In the past, a scholar would have to spend years of intense researching in order to assemble a broad humanities-​​based assess­ment of a topic like the role of race in 19th-​​century literature.

That would require reading for years,” said Ryan Cordell, a new assis­tant pro­fessor of Eng­lish in the Col­lege of Social Sci­ences and Human­i­ties at North­eastern. “And after all that time, he or she would have read 0.0001 per­cent of what was written in that era. There are limits of what you can phys­i­cally read.”

Enter the emerging field of dig­ital human­i­ties, which applies com­puter and network-​​science tech­niques to dig­i­tized texts, like the mas­sive vol­umes of lit­er­a­ture that have been scanned and stored over the past two decades.

The Internet Archive has scanned more than 2 mil­lion public-​​domain books span­ning 500 years, so we can see how lan­guage, words and syntax change over time — or look at any broad trend that exists,” said David Smith, a new assis­tant pro­fessor in the Col­lege of Com­puter and Infor­ma­tion Sci­ence. He was pre­vi­ously a research assis­tant pro­fessor at the Uni­ver­sity of Massachusetts-​​Amherst and in 2010 received a Ph.D. from Johns Hop­kins University.

Smith and Cordell are among the fac­ulty mem­bers founding Northeastern’s new Cen­ters for Dig­ital Human­i­ties and Com­pu­ta­tional Social Sci­ence, an inter­dis­ci­pli­nary base for researchers from schools including the Col­lege of Com­puter and Infor­ma­tion Sci­ence, the Col­lege of Social Sci­ences and Human­i­ties and the Col­lege of Sci­ence.

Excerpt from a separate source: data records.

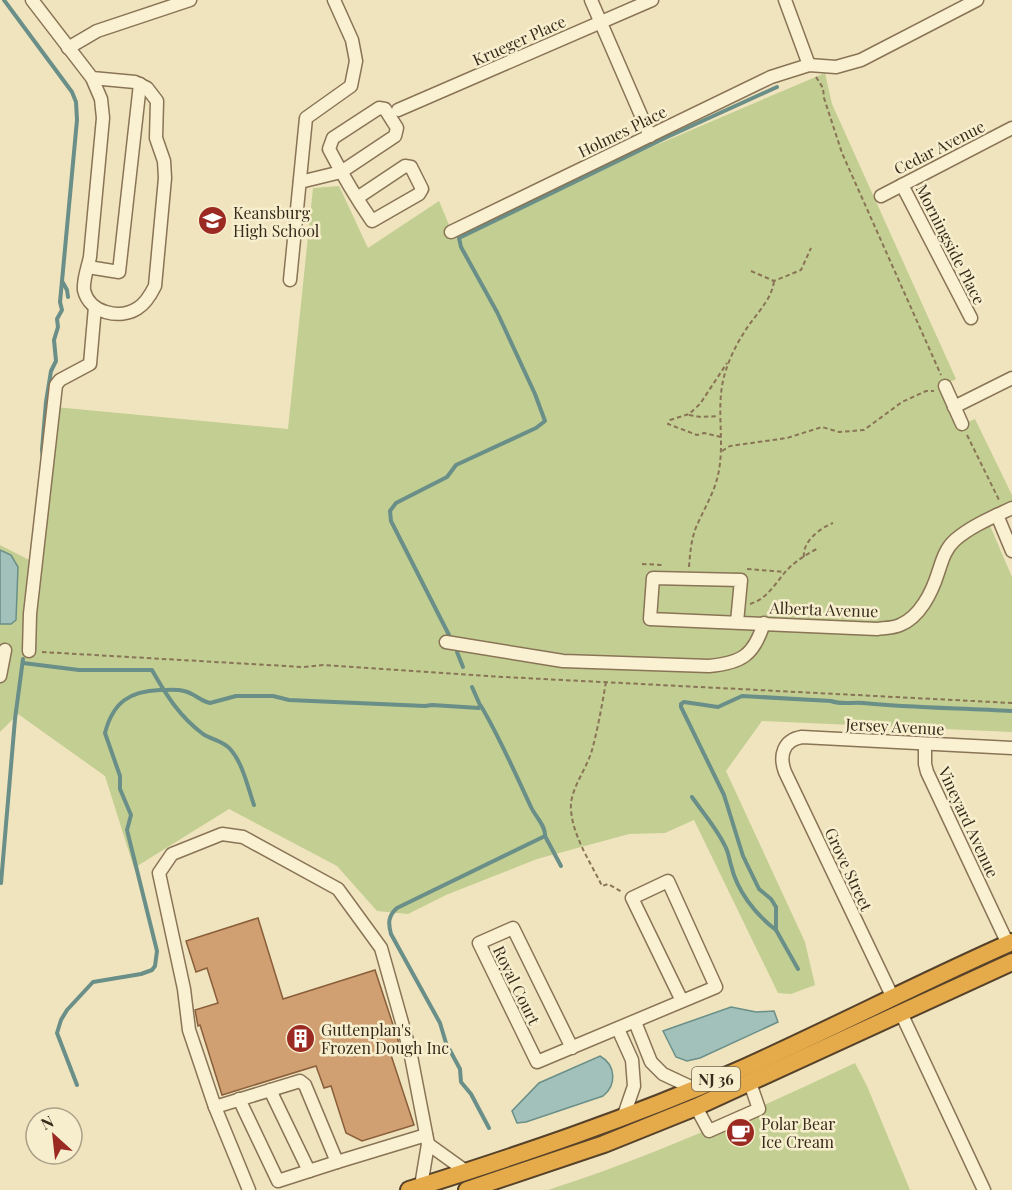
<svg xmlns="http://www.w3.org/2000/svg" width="1012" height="1190" font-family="'Playfair Display',serif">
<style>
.green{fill:#c3ce92}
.water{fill:#a2c1ba;stroke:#698f88;stroke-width:1.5}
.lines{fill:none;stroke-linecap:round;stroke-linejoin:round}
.stream{stroke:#698f88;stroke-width:4}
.building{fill:#d09f72;stroke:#895f3b;stroke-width:1.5}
.minor-casing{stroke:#897456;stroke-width:15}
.highway-casing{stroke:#56422b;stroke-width:20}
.path{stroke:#897456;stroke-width:2;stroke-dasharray:4.5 3;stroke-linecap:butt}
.minor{stroke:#faf1d2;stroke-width:12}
.highway{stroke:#e5aa4a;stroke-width:16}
.labels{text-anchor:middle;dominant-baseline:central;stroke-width:5;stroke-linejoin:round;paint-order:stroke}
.shield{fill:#f7eece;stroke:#716651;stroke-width:1.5}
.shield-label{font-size:15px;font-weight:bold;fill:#382b1c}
.street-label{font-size:16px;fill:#382b1c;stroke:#f7eece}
.poi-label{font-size:16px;fill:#382b1c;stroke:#f7eece;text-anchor:start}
</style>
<rect width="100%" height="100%" fill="#f0e4be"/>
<g class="green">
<polygon points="825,73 832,104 956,379 939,387 956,427 975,419 1012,495 1012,500 985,514 1012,577 1012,732 762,721 726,771 805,942 815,985 791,994 778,993 694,820 665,833 629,834 537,859 446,895 408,914 377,911 337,866 229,809 134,868 105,776 18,714 0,732 0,545 39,565 55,407 288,429 313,188 339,186 368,248 439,201 452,232"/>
<path d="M855,1063L867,1086L910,1190H548C654,1156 755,1110 855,1063Z"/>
</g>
<g class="water">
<polygon points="0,550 11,555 18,567 16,620 11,624 0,624"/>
<polygon points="731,1007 756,1012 774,1011 778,1022 700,1058 687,1061 676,1057 663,1031"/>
<path d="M600,1056C616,1065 617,1085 603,1096L526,1122L517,1123L512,1111L539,1083Z"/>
</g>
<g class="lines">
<g class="stream">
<polyline points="4,0 72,92 76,102 77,120 62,281 67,290 68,297"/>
<polyline points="43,458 42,450 46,402 51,371 56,361 54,340 58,327 57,319 62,310 60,302 62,281"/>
<polyline points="449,635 391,521 390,511 396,503 447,477 456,465 536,428 545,421 535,394 497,312 461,247 459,238 665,138 777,87"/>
<polyline points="457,652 463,667"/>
<path d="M23,663L79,670H152C166,695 180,717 203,734C212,740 224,741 231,750C243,764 248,788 254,805"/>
<path d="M481,706C500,738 515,773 531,807C535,816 546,826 545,836L397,908C388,916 388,923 391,934L440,1023L446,1043L460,1069L461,1082L471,1094L489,1128"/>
<path d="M692,797C703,813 718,830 726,848C729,854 729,859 731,865C737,891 755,914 776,930"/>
<polyline points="545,836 561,866"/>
<polyline points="1,883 15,719 23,659"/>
<path d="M798,969L776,930V907L771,899L759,889L743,856L724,795L681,707V704L684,702L718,707L742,696L831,701C842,705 852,702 863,703C913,708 962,708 1012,711"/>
<path d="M77,1085L57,1033L61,1020L67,1010L93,982L141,974L152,970L155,966L157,951L127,830L131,815L120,789V776L105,733C113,702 130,691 160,690C168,690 177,689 184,691C194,693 200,701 210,703L236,696H273L289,700L425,706L432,705L479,708L480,705L472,687"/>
</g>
</g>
<g class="building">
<polygon points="258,918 283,999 375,970 401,1049 390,1052 414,1125 362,1141 346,1133 331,1086 324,1088 316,1066 222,1095 200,1025 198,1026 195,1010 218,1003 207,968 196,972 186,941"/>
<polygon points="746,1124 751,1137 735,1144 730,1131"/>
</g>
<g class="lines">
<defs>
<g id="minor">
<path d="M32,0L92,78L101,99L103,118L90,257C88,267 83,279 84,290C89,313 120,320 138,308C146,303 151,294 155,286L165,178L164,161L156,138L157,101L147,88L135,82L92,78"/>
<polyline points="591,0 650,136"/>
<polyline points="785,0 809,65"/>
<polyline points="68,48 97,31 190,0"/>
<polyline points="398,110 652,0"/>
<path d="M300,182L341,172L395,136L397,128L385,109L379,108L333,138L329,149C342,174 356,198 372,221L419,194L422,189L411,167L405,166L357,198"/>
<polyline points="902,185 971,318"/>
<polyline points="881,196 1012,128"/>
<polyline points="451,232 771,77 809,65 836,67 861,60 977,0"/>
<polyline points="88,267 119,272 140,84"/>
<polyline points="290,280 306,118 351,86 356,61 352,40 334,0"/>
<polyline points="945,386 962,424"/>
<polyline points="954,407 1012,378"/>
<polyline points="997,515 1012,551"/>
<path d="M737,622L741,580L653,578L650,619L877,629C884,628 894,628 900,625C920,617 932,592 938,573C942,561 945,549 955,540C971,526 993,517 1012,508"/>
<path d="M446,642L563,661L709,666C742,663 754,655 764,623"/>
<polyline points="29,651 30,614 56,385 60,380 90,364 95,307"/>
<polyline points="0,676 5,650"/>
<polyline points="925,744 925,764 927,772 1008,944"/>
<path d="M893,998L785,772C779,756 783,740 802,737L1012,748"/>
<polyline points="901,1013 984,1190"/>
<polyline points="635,1022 651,1062 663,1074 693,1088"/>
<polyline points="618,1029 632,1060 634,1086 623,1118"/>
<polyline points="572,1048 513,928 479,943 537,1062 716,987 668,881 632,898 682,1001"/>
<polyline points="270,1090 309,1171 337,1162"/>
<polyline points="239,1099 278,1181 309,1171"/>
<polyline points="215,1107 189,1030 184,989 159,873 172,854 222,834 243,837 338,889 381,948 410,1051 428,1144 421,1186"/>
<polyline points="696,1107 709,1131 759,1109 750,1083"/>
<polyline points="428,1144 467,1172"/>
<polyline points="249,1190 215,1107 300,1081 305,1085 337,1162 426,1135"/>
</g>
<g id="highway">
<path d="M409,1190C520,1155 630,1118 737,1071C829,1030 919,983 1012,942"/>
<polyline points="467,1190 604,1144 696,1107 1012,962"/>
</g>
</defs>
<use href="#minor" class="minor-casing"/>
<use href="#highway" class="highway-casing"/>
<g class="path">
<polyline points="816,77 823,88 824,98 842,153 941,375"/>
<polyline points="751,271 774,281 801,270 811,248"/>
<polyline points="689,415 701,417 719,416"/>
<polyline points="967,435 999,500"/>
<polyline points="721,437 704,433 697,435 668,424 670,420 689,414 700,404 727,363"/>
<polyline points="722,451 730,446 787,438 822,427 839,432 864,430 902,402 926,391 934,391"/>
<path d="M804,557C802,542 820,528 833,523"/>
<polyline points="642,564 664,565"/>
<path d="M689,567C690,554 691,542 695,530C702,512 714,494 718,475C726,440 714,405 726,370C731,354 740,338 749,325C759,311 772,298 774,281"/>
<polyline points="747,569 786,572"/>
<path d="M750,604C770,598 777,579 791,566C799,559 810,552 819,548"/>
<polyline points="42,652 303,667 323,665 504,677 1012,703"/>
<path d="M606,682C602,705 598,728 592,750C587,769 569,790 571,810C573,837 591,863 602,886L608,884L622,892"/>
</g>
<use href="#minor" class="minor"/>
<use href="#highway" class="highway"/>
</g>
<defs>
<symbol id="school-disc" viewBox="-11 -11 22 22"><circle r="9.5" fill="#9b2a23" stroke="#f7eece"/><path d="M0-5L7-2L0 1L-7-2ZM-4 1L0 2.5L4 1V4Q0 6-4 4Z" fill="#fff"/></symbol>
<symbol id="building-disc" viewBox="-11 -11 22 22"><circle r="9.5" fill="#9b2a23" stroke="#f7eece"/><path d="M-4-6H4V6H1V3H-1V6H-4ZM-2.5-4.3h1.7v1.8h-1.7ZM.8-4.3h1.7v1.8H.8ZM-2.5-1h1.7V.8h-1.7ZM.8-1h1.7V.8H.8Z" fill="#fff"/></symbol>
<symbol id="cafe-disc" viewBox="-11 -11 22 22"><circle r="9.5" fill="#9b2a23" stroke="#f7eece"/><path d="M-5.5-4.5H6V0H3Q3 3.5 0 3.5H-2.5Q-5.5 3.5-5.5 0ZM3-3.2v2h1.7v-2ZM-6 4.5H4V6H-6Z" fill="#fff"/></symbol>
</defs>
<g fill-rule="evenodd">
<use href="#school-disc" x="196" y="204" width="33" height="33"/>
<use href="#building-disc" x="284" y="1022" width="33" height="33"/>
<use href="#cafe-disc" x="724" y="1116" width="33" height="33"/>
</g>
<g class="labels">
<rect class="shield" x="692" y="1067" width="48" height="24" rx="4.5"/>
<g class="shield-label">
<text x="716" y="1079">NJ 36</text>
</g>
<g class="street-label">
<text transform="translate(519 40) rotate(-24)">Krueger Place</text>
<text transform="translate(622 131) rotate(-26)">Holmes Place</text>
<text transform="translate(939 147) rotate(-27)">Cedar Avenue</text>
<text transform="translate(951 244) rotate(63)">Morningside Place</text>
<text transform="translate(824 609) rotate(2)">Alberta Avenue</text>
<text transform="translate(895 726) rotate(3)">Jersey Avenue</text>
<text transform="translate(969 822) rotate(65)">Vineyard Avenue</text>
<text transform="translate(849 869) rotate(65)">Grove Street</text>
<text transform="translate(517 985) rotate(64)">Royal Court</text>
</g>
<g class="poi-label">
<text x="233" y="212">Keansburg<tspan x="233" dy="18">High School</tspan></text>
<text x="321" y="1029">Guttenplan's<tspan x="321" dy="18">Frozen Dough Inc</tspan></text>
<text x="761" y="1123">Polar Bear<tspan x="761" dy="18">Ice Cream</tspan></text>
</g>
</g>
<g transform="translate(54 1136) rotate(333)"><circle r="28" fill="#f7eece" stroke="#aba087" stroke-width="1.5"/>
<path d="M0-4.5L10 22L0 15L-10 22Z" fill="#9b2a23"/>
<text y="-9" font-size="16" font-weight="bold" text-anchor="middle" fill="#382b1c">N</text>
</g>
</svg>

By turning these archives into data, we can make quan­ti­ta­tive and replica­tive analysis,” said Smith, such as looking at how infor­ma­tion spreads through a society over time or looking at lit­er­a­ture to examine issues like social mobility during a par­tic­ular era.

Cordell, who received his Ph.D. from the Uni­ver­sity of Vir­ginia in 2010, enters the field from a human­i­ties per­spec­tive: While working on his dis­ser­ta­tion, he began to track the (usu­ally uncred­ited) spread of a piece by Nathaniel Hawthorne through news­pa­pers and pub­li­ca­tions across the United States. Hawthorne him­self used the term “pirating” before its per­va­sive use to describe his work’s spread, and Cordell was curious if that same phe­nom­enon existed with other publications.

If you don’t know what is going to be reprinted, you’re left com­paring every­thing to every­thing else,” said Smith, who explained how digital-​​humanities methods allow researchers to turn text into search­able data, which can be orga­nized and assessed with network-​​science tech­niques. “What you ulti­mately get are net­work maps that let us the­o­rize how these pub­li­ca­tions were talking to one another and explain how this infor­ma­tion spread.”

Both Cordell and Smith will be teaching courses for under­grad­u­ates and grad­u­ates this fall: Smith a course on infor­ma­tion retrieval, and Cordell one on tech­nolo­gies of text, which he jokes covers “a his­tory of reading from the scroll to the scroll.”